教室に入った途端、クラスの女子たちに囲まれた。


「めちゃくちゃイケメンと一緒にいたよね!?」
「もしかして彼氏!?」

「かっ彼氏じゃないよ!あの人はい…、」
「彼氏なのよね!!」


ちょっと桃ちゃん!?
割り込んできた桃ちゃんは、小声で耳打ちする。


「バカね!許嫁なんて言ったら説明がめんどくさいでしょうが!」
「それもそっか…えっでも彼氏でもない…」
「いいからそうゆうことにしておきなさい!」


えええ……。

クラスの子たちは「やっぱり彼氏なんだ!」とざわついている。なんかいつの間にか男子たちまで集まってきているような…。
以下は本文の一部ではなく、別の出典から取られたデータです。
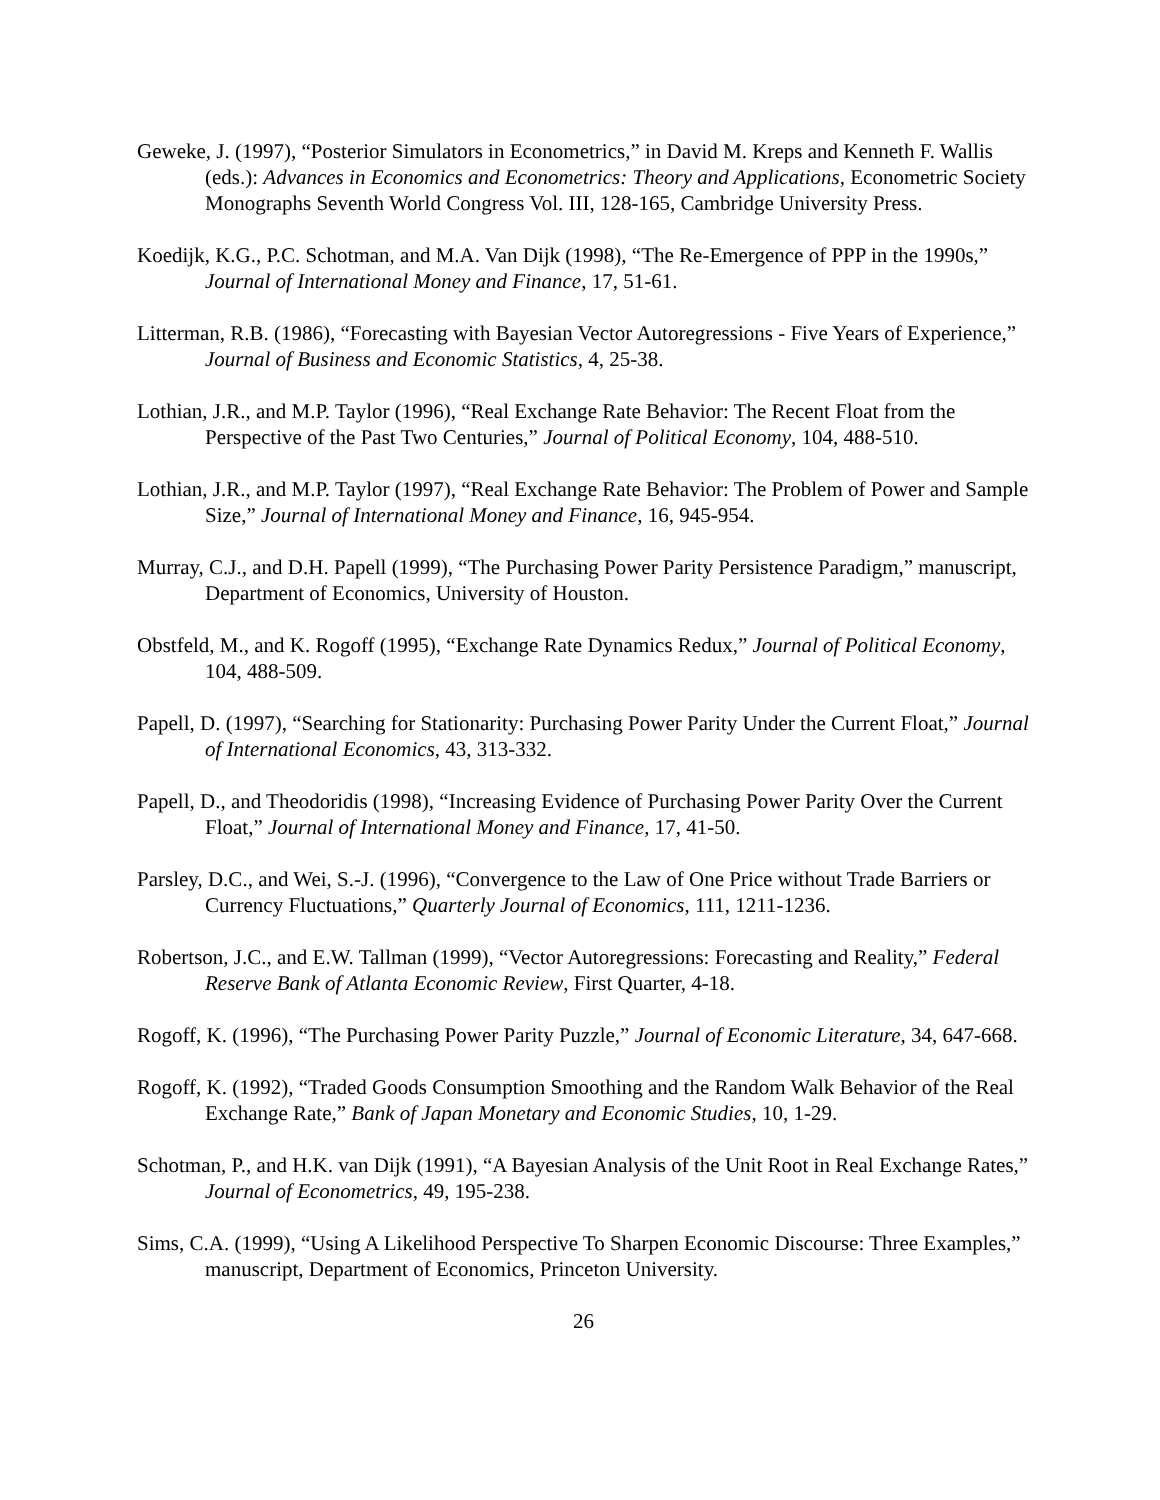Geweke, J. (1997), “Posterior Simulators in Econometrics,” in David M. Kreps and Kenneth F. Wallis (eds.): Advances in Economics and Econometrics: Theory and Applications, Econometric Society Monographs Seventh World Congress Vol. III, 128-165, Cambridge University Press.
Koedijk, K.G., P.C. Schotman, and M.A. Van Dijk (1998), “The Re-Emergence of PPP in the 1990s,” Journal of International Money and Finance, 17, 51-61.
Litterman, R.B. (1986), “Forecasting with Bayesian Vector Autoregressions - Five Years of Experience,” Journal of Business and Economic Statistics, 4, 25-38.
Lothian, J.R., and M.P. Taylor (1996), “Real Exchange Rate Behavior: The Recent Float from the Perspective of the Past Two Centuries,” Journal of Political Economy, 104, 488-510.
Lothian, J.R., and M.P. Taylor (1997), “Real Exchange Rate Behavior: The Problem of Power and Sample Size,” Journal of International Money and Finance, 16, 945-954.
Murray, C.J., and D.H. Papell (1999), “The Purchasing Power Parity Persistence Paradigm,” manuscript, Department of Economics, University of Houston.
Obstfeld, M., and K. Rogoff (1995), “Exchange Rate Dynamics Redux,” Journal of Political Economy, 104, 488-509.
Papell, D. (1997), “Searching for Stationarity: Purchasing Power Parity Under the Current Float,” Journal of International Economics, 43, 313-332.
Papell, D., and Theodoridis (1998), “Increasing Evidence of Purchasing Power Parity Over the Current Float,” Journal of International Money and Finance, 17, 41-50.
Parsley, D.C., and Wei, S.-J. (1996), “Convergence to the Law of One Price without Trade Barriers or Currency Fluctuations,” Quarterly Journal of Economics, 111, 1211-1236.
Robertson, J.C., and E.W. Tallman (1999), “Vector Autoregressions: Forecasting and Reality,” Federal Reserve Bank of Atlanta Economic Review, First Quarter, 4-18.
Rogoff, K. (1996), “The Purchasing Power Parity Puzzle,” Journal of Economic Literature, 34, 647-668.
Rogoff, K. (1992), “Traded Goods Consumption Smoothing and the Random Walk Behavior of the Real Exchange Rate,” Bank of Japan Monetary and Economic Studies, 10, 1-29.
Schotman, P., and H.K. van Dijk (1991), “A Bayesian Analysis of the Unit Root in Real Exchange Rates,” Journal of Econometrics, 49, 195-238.
Sims, C.A. (1999), “Using A Likelihood Perspective To Sharpen Economic Discourse: Three Examples,” manuscript, Department of Economics, Princeton University.
26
遠くで困ったような笑みを浮かべる大志くんが目に入った。

ど、どうしよう…でも、


「おっ幼馴染!!」
「え?」
「彼氏じゃなくて、幼馴染なの…!!」


これなら嘘ついてない!!
隣で呆れてる桃ちゃんの顔が見えるけど、気にしない!


「九州にいたんだけど、こっちに戻ってきて…今日が初登校だから、学校の案内も兼ねて一緒に…」
「付き合ってないの?」
「う、うん……」
「じゃあ紹介して!!」

えっ……。

「だから言ったのに、バカ」と言いたそうな桃ちゃんに膝で小突かれた。


「イケメン転校生くんとお近づきになりたい〜!!」


えっえっ、どうしよう…!!


「やめといた方がいいわよ。彼、S組だから」


やれやれとした表情で桃ちゃんが助け舟を出してくれた。


「お高く止まってるS組なんて、普通科の私たちじゃ相手にされないわ」
「S組かぁ…でも咲玖の幼馴染なら」
「ダーメ!咲玖に迷惑かけないの!」


桃ちゃんが言ってくれたおかげで、みんなは納得してくれた。